'I don't want to work the programme'

Sometimes I think, 'I don't want to go to a meeting', 'I don't want to do my review', 'I don't want to answer the phone'. Sometimes I think 'I do want to go to a meeting', 'I do want to do my review', 'I do want to answer the phone'. Sometimes I accordance with the former; sometimes, with the latter.

It would appear that I am unstable! As the mind changes, one of two things might happen: I might do the wrong thing (by following the 'I want to do a bad thing'/'I don't want to do a good thing'-voice), in which case my spirit is dejected, or I might do the right thing, in which case my ego rebels.

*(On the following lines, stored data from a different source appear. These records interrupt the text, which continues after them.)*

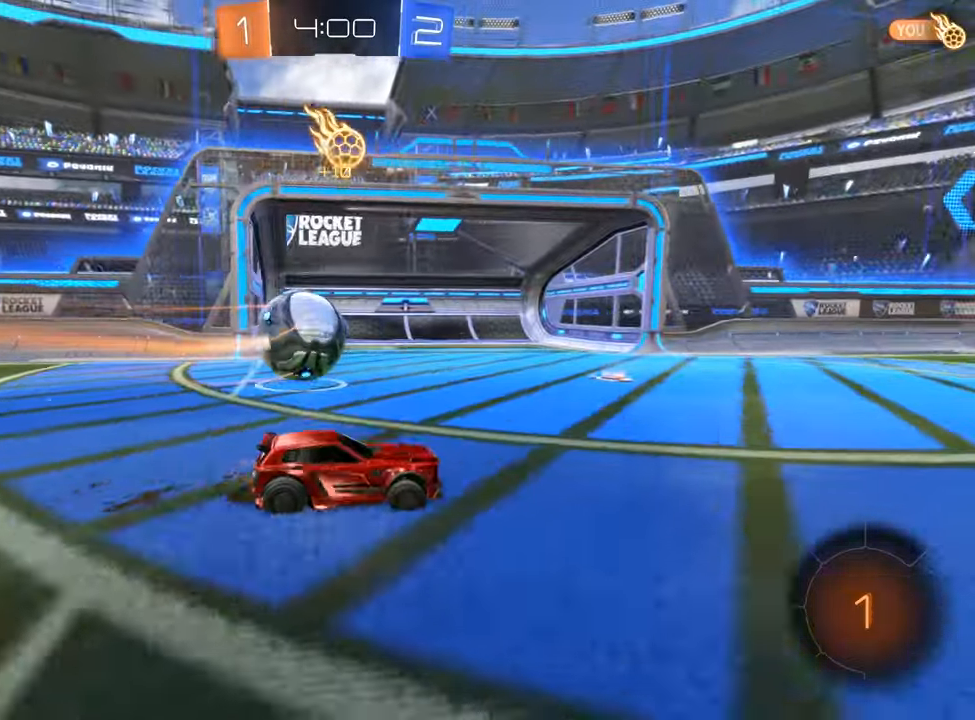
{"buttons": ["R2"], "left_stick": "up", "right_stick": "center", "events": [[300, "left_stick", "up-right"], [433, "left_stick", "up"]]}
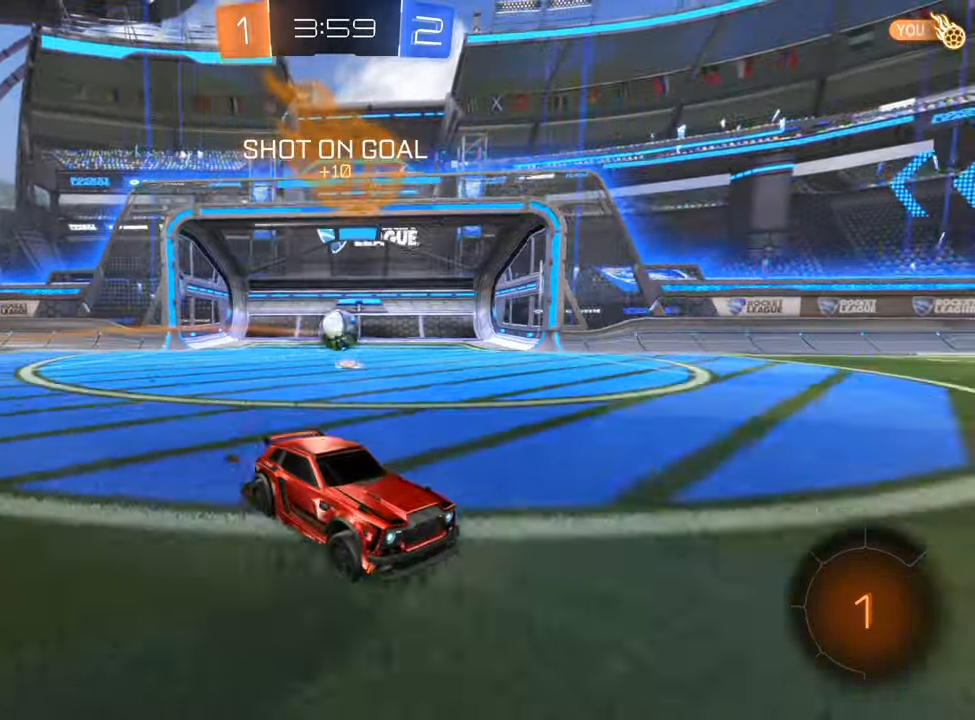
{"buttons": [], "left_stick": "center", "right_stick": "center", "events": [[383, "left_stick", "center"], [483, "R2", "up"]]}
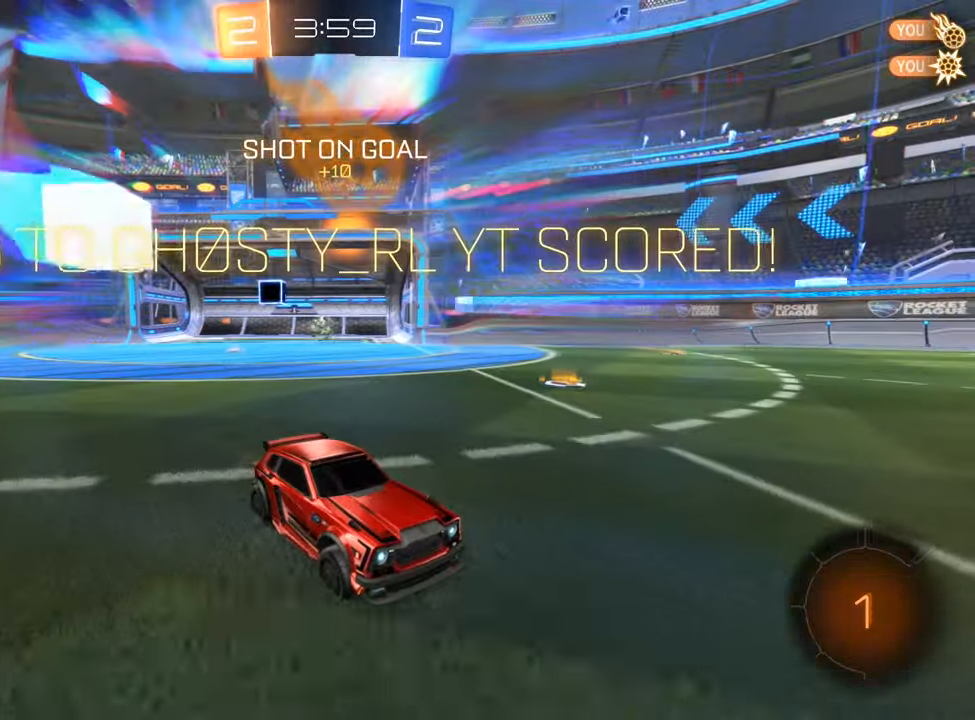
{"buttons": [], "left_stick": "center", "right_stick": "center", "events": []}
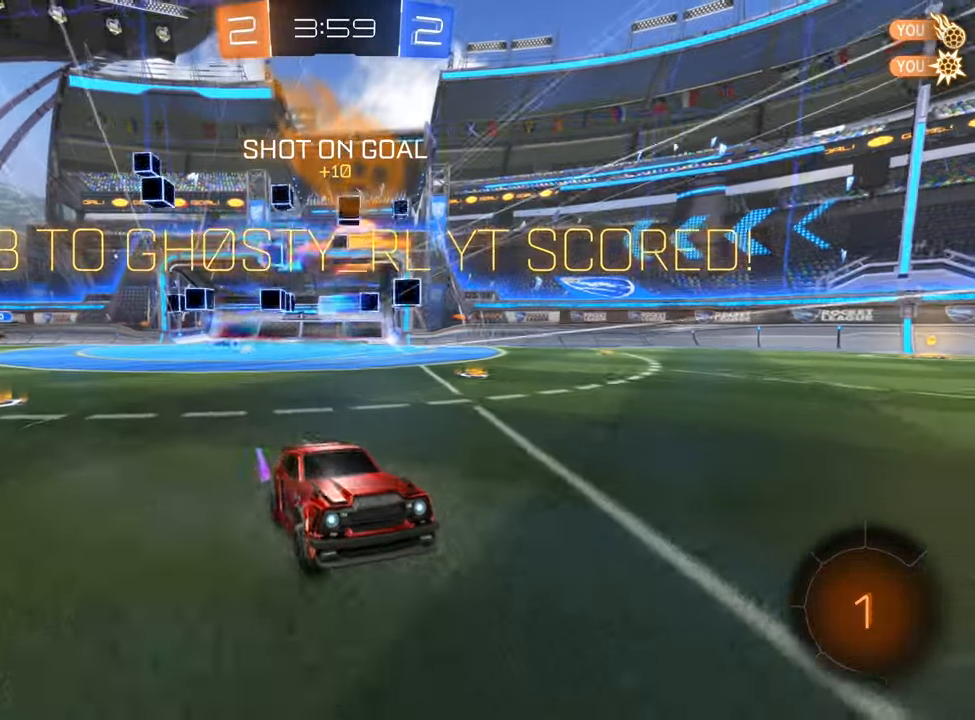
{"buttons": ["A"], "left_stick": "up", "right_stick": "center", "events": [[133, "left_stick", "down"], [233, "left_stick", "center"], [283, "left_stick", "up"], [333, "A", "down"]]}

Either way, conflict is created.

There is a way out.

I am neither of the two voices. I am the chooser between the two voices. There is a voice for God and a voice for the ego. Just because the voices are in my mind does not make the voices mine, any more than an avocado in my presence is necessarily my avocado, and any more than I am the avocado just because I am next to the avocado.

So, throughout the day, I am presented with voices that are merely in my presence, are certainly not me, and are not mine either.

My choice is this: which will I believe and which will I follow? Both can't be right as they are mutually contradictory and mutually exclusive.

First, I choose the sort of day I want: peaceful, productive, and harmonious.

Then I choose the beliefs and the path that are consistent with these qualities.

The other beliefs and the path that the other beliefs promise is smoke that dissolves into the air.